**Problem**
Each line of the data below that holds the word "wrist" is to be reported in full.

**Data shown**
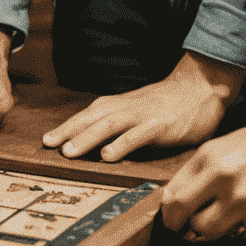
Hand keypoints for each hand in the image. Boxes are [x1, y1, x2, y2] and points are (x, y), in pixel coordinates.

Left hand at [43, 52, 245, 161]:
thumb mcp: (138, 111)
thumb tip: (95, 142)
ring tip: (69, 152)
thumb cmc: (168, 104)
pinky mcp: (160, 125)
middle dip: (68, 131)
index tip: (45, 140)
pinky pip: (138, 135)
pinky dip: (121, 144)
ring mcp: (142, 116)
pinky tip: (108, 156)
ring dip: (87, 137)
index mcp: (119, 106)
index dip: (66, 127)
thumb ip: (119, 124)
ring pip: (109, 125)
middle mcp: (126, 108)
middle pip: (92, 118)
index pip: (87, 115)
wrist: (200, 89)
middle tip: (47, 145)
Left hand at [160, 100, 245, 241]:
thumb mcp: (226, 145)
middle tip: (185, 227)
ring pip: (210, 233)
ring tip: (225, 216)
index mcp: (209, 157)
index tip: (171, 217)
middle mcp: (223, 180)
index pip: (172, 195)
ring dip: (213, 229)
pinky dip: (243, 230)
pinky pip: (242, 237)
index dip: (168, 211)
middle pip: (185, 218)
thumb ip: (202, 170)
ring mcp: (245, 203)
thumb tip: (180, 195)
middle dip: (181, 225)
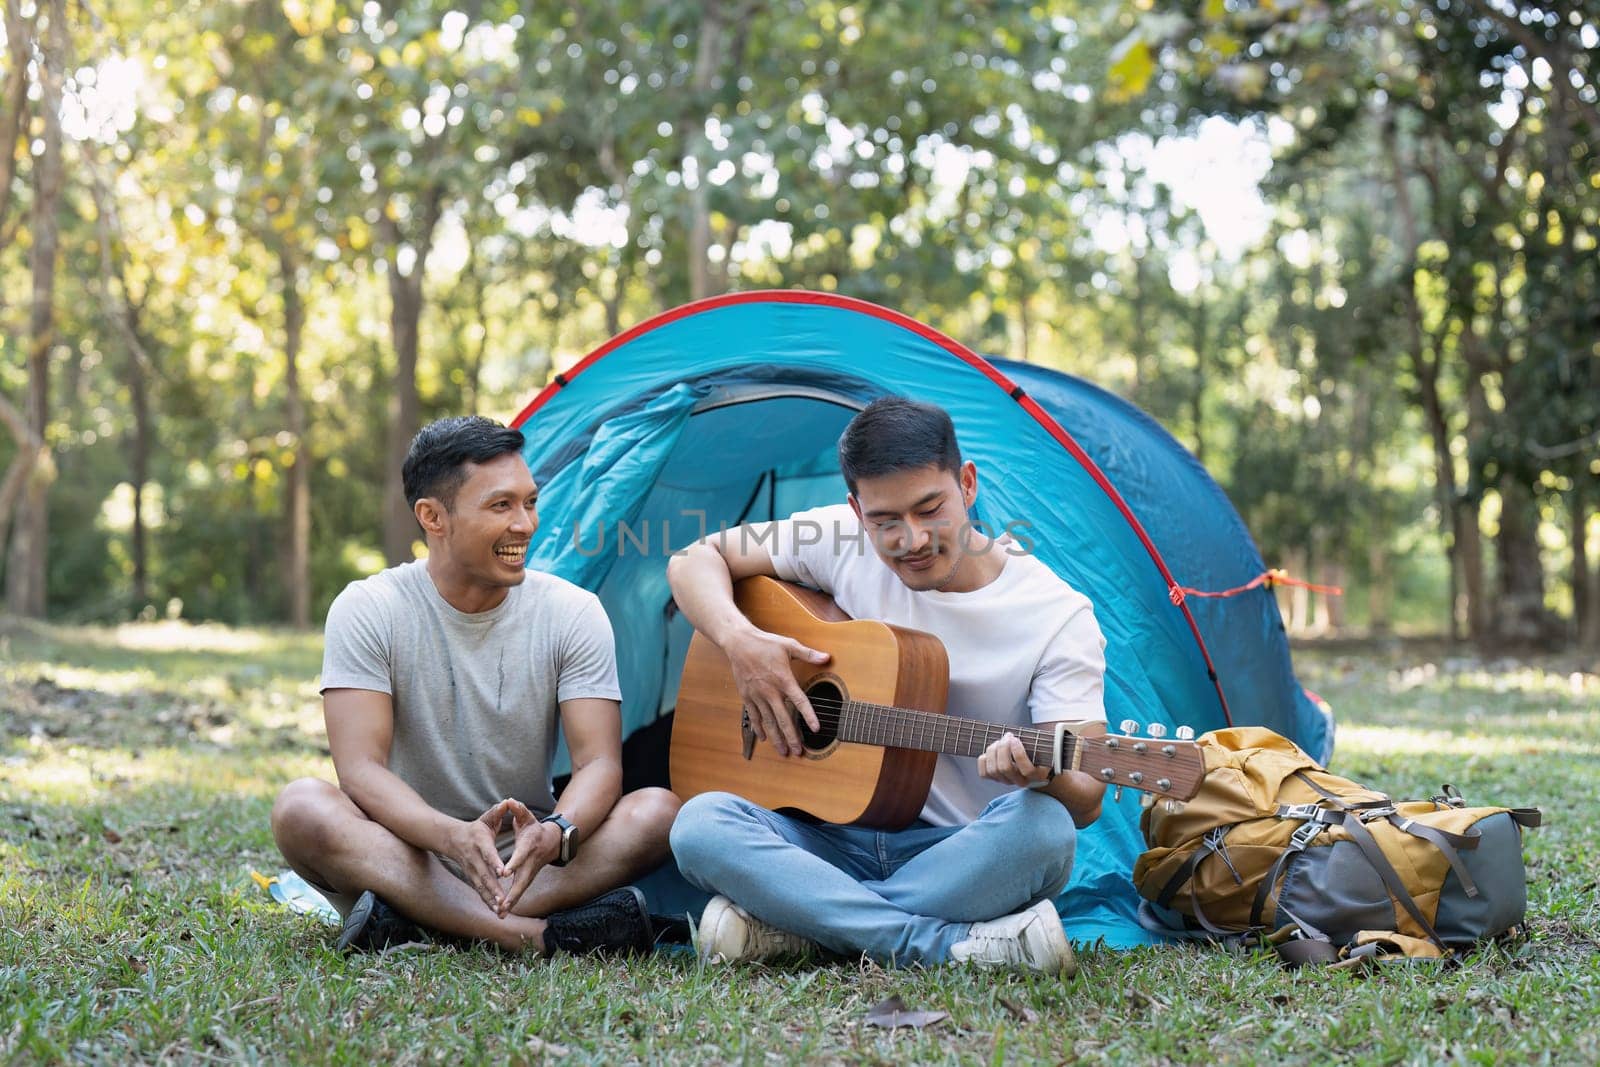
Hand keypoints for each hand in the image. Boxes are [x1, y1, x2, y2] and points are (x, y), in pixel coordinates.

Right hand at [445, 799, 515, 913]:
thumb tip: (507, 802)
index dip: (494, 861)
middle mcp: (475, 859)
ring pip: (482, 886)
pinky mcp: (472, 877)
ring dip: (491, 898)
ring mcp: (472, 870)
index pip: (488, 853)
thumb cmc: (475, 828)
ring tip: (501, 910)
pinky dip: (487, 901)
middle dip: (494, 888)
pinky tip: (496, 911)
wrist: (452, 839)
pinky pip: (480, 891)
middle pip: (484, 875)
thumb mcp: (486, 818)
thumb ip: (497, 811)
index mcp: (480, 842)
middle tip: (504, 900)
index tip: (502, 871)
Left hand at [498, 799, 560, 915]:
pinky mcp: (528, 878)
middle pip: (522, 879)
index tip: (504, 873)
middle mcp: (530, 862)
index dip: (513, 864)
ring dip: (511, 902)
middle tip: (503, 904)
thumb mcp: (527, 816)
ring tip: (500, 913)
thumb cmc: (535, 828)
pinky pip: (519, 892)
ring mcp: (530, 872)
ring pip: (521, 889)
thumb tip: (509, 800)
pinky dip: (512, 903)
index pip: (520, 856)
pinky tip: (502, 912)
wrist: (552, 842)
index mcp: (529, 846)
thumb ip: (518, 809)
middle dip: (513, 892)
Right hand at [724, 628, 828, 757]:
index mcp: (783, 679)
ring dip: (776, 737)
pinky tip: (764, 738)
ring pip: (768, 721)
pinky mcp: (747, 696)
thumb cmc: (765, 643)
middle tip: (798, 752)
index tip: (815, 729)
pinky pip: (754, 716)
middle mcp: (770, 691)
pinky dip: (759, 728)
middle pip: (783, 718)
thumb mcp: (789, 645)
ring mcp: (757, 695)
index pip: (799, 701)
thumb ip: (808, 654)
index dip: (808, 716)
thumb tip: (827, 657)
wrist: (739, 643)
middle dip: (791, 737)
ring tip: (783, 751)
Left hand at [977, 733, 1049, 787]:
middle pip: (1005, 768)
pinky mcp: (995, 779)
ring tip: (1000, 741)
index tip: (1016, 739)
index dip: (1018, 753)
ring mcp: (1007, 781)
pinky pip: (984, 773)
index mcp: (1036, 775)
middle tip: (1007, 736)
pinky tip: (991, 751)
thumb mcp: (1042, 747)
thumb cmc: (1037, 752)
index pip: (1026, 770)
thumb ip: (1037, 742)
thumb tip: (1019, 736)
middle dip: (1002, 748)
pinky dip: (984, 760)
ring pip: (993, 770)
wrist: (1032, 765)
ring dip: (993, 751)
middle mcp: (1021, 781)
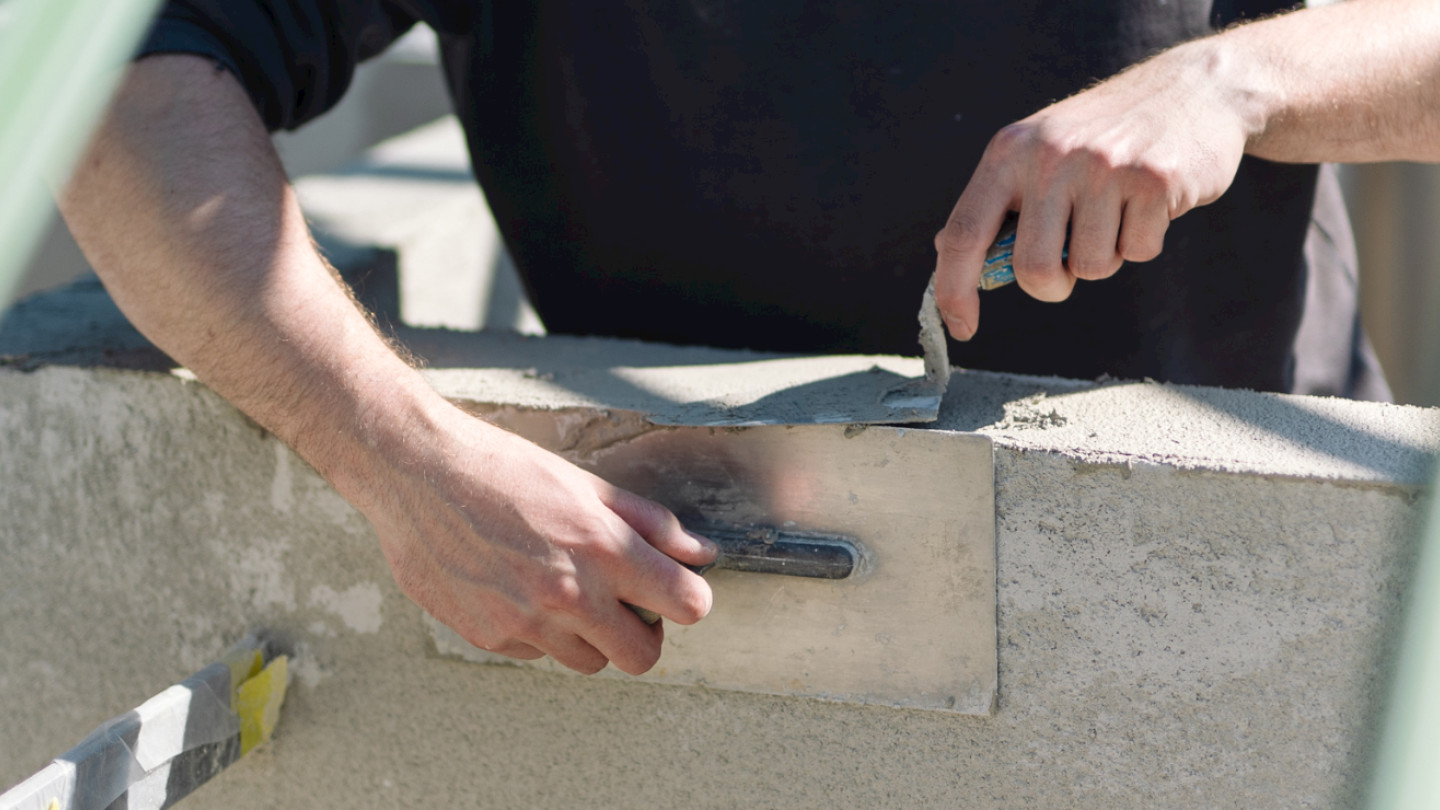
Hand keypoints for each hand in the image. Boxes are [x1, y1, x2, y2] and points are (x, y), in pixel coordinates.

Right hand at [346, 402, 716, 675]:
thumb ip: (650, 525)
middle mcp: (568, 595)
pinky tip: (518, 588)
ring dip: (589, 636)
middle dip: (643, 634)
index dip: (688, 598)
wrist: (416, 474)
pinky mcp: (488, 637)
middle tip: (624, 602)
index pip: (687, 605)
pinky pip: (536, 653)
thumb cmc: (503, 469)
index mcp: (603, 549)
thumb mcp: (586, 485)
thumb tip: (700, 553)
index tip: (675, 590)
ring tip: (565, 589)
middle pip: (642, 657)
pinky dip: (539, 632)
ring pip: (588, 662)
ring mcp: (525, 623)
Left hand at [932, 41, 1255, 339]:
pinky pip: (1137, 252)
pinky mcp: (1154, 180)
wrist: (1194, 87)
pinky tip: (1150, 200)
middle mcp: (1050, 155)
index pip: (964, 233)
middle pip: (1032, 269)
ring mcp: (1103, 166)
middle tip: (1069, 265)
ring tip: (1117, 210)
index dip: (954, 290)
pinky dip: (1144, 240)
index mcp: (1008, 152)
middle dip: (1052, 285)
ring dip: (1105, 256)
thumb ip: (999, 204)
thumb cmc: (1102, 136)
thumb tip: (948, 256)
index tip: (962, 328)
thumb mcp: (1039, 152)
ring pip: (1090, 268)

**Exercise answer**
wrist: (200, 89)
wrist: (452, 839)
wrist: (552, 842)
wrist: (739, 643)
wrist: (1032, 765)
wrist: (416, 474)
wrist: (1194, 87)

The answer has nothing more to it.